--- Provided data ---
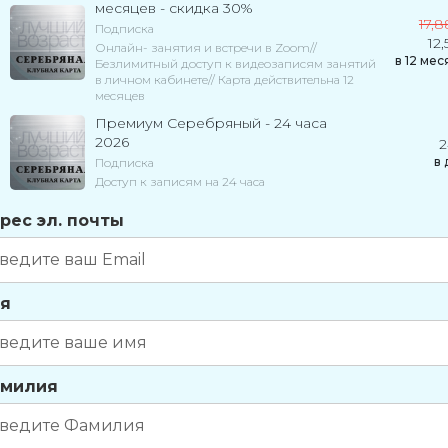
месяцев - скидка 30%
17,
Подписка
12,
Онлайн- занятия и встречи в Zoom//
в
12
мес
Безлимитный доступ к видеозаписям занятий
в личном кабинете// Карта действительна 12
месяцев
Премиум Серебряный - 24 часа
2026
2
в
Подписка
Доступ к записям на 24 часа
рес эл. почты
я
милия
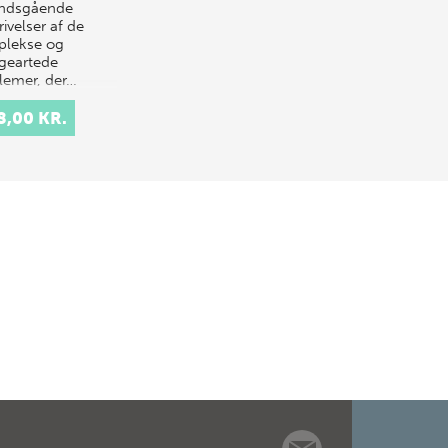
undsgående
ivelser af de
lekse og
eartede
lemer, der…
8,00 KR.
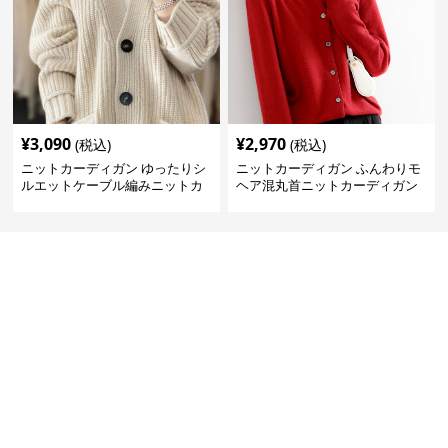
¥
3,090
¥
2,970
(税込)
(税込)
ニットカーディガン ゆったりシ
ニットカーディガン ふんわりモ
ルエットケーブル編みニットカ
ヘア混丸首ニットカーディガン
ーディガン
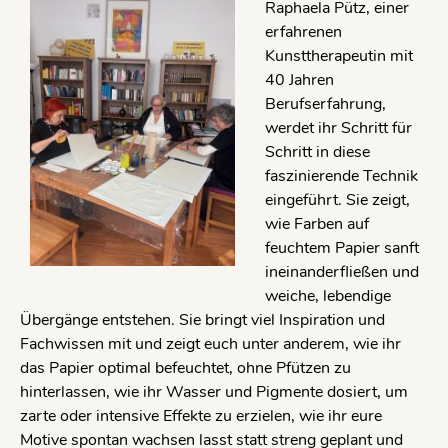
Raphaela Pütz, einer
erfahrenen
Kunsttherapeutin mit
40 Jahren
Berufserfahrung,
werdet ihr Schritt für
Schritt in diese
faszinierende Technik
eingeführt. Sie zeigt,
wie Farben auf
feuchtem Papier sanft
ineinanderfließen und
weiche, lebendige
Übergänge entstehen. Sie bringt viel Inspiration und
Fachwissen mit und zeigt euch unter anderem, wie ihr
das Papier optimal befeuchtet, ohne Pfützen zu
hinterlassen, wie ihr Wasser und Pigmente dosiert, um
zarte oder intensive Effekte zu erzielen, wie ihr eure
Motive spontan wachsen lasst statt streng geplant und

--- Problem to solve ---
Could you copy out, character for character, the text read from every one of the items above, leaving the pictures out of your answer?

--- Answer to this exercise ---
месяцев - скидка 30%
17,
Подписка
12,
Онлайн- занятия и встречи в Zoom//
в
12
мес
Безлимитный доступ к видеозаписям занятий
в личном кабинете// Карта действительна 12
месяцев
Премиум Серебряный - 24 часа
2026
2
в
Подписка
Доступ к записям на 24 часа
рес эл. почты
я
милия
undsgående
ivelser af de
lekse og
eartede
lemer, der…
8,00 KR.
¥
3,090
¥
2,970
(税込)
(税込)
ニットカーディガン ゆったりシ
ニットカーディガン ふんわりモ
ルエットケーブル編みニットカ
ヘア混丸首ニットカーディガン
ーディガン
Raphaela Pütz, einer
erfahrenen
Kunsttherapeutin mit
40 Jahren
Berufserfahrung,
werdet ihr Schritt für
Schritt in diese
faszinierende Technik
eingeführt. Sie zeigt,
wie Farben auf
feuchtem Papier sanft
ineinanderfließen und
weiche, lebendige
Übergänge entstehen. Sie bringt viel Inspiration und
Fachwissen mit und zeigt euch unter anderem, wie ihr
das Papier optimal befeuchtet, ohne Pfützen zu
hinterlassen, wie ihr Wasser und Pigmente dosiert, um
zarte oder intensive Effekte zu erzielen, wie ihr eure
Motive spontan wachsen lasst statt streng geplant und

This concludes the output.